All that having been said, legal immigrants are more likely to become entrepreneurs, reportedly more likely to become millionaires, and are generally better educated and more likely to be middle class than illegal immigrants (see link in followup post - I'm at the limit), assuming the above information is correct.
Like I said, make your argument, but make it honestly. Data that looks at the immigrant population as a whole, or exclusively at legal immigrants, most likely does not extrapolate to the illegal immigrant population, which is the subject of the current immigration reform debate.
Source for education and income data
So Shikha wants to prop up the welfare state.
Why the fuck does reason run her "analyses" again?
Do you ever not let your blind hatred of the writers on this site get in the way of your thinking? Anti-immigration people are the ones that base their arguments on propping up the welfare state, Dalmia is countering that argument (which is popular) by dispelling it
Huh? She's arguing that immigrants are important contributors to the welfare state rather than beneficiaries. That does run counter to stereotype, but it's hardly "dispelling" the idea that the welfare state needs propping up. It's an argument of appeasement to those who want the welfare state propped up.
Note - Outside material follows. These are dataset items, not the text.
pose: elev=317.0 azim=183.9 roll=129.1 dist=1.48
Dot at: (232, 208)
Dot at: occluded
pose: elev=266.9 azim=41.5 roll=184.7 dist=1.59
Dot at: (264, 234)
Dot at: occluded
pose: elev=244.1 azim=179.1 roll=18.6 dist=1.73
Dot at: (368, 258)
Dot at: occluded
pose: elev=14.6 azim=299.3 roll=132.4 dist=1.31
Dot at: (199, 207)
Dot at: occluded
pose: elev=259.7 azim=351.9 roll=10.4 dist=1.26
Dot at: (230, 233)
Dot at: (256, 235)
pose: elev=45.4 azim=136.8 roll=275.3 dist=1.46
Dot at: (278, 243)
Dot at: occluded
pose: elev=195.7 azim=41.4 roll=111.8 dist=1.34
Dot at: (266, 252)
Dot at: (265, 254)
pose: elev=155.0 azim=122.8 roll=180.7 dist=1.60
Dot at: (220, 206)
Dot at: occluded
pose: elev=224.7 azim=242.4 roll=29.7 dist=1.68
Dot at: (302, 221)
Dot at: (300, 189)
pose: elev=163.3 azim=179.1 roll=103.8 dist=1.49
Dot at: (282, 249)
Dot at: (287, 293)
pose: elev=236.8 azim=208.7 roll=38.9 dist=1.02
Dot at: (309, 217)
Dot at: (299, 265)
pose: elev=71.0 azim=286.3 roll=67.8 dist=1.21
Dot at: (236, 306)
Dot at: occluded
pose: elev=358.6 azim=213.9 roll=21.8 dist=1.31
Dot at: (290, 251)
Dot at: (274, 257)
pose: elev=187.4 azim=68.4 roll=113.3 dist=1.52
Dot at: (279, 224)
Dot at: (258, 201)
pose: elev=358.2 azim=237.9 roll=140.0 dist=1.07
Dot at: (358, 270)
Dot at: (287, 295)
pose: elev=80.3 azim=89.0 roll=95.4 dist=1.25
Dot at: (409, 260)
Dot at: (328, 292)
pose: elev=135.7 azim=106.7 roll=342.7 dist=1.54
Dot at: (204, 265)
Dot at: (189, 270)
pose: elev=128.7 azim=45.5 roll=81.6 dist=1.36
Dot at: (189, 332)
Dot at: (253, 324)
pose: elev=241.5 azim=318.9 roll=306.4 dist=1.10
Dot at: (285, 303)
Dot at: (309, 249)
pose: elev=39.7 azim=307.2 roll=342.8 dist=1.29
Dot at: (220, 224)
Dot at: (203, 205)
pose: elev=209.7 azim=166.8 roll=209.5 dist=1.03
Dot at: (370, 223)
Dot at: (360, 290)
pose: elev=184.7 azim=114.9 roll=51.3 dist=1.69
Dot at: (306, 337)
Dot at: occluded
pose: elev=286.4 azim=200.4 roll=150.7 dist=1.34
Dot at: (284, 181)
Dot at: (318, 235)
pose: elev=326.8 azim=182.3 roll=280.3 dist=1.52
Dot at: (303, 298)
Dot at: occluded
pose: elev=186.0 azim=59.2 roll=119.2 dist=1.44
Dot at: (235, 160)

Sorry, not buying it. Go to any hospital emergency room in America. Chances are, you and the nurse will be the only English speakers there. When you hang a "free beer" sign on your door, lots of deadbeats are going to show up. I am all for complete open borders, but it is suicidal to pursue them in a country with a robust welfare state.
"You can come to America, and if you are willing to work hard, you will succeed and be happy!" Yup. But the flip side of that needs to be "But if you don't work hard, you will end up freezing to death in a cardboard box under a bridge." The first thing, without the second thing is ringing the dinner bell for the rats in the basement.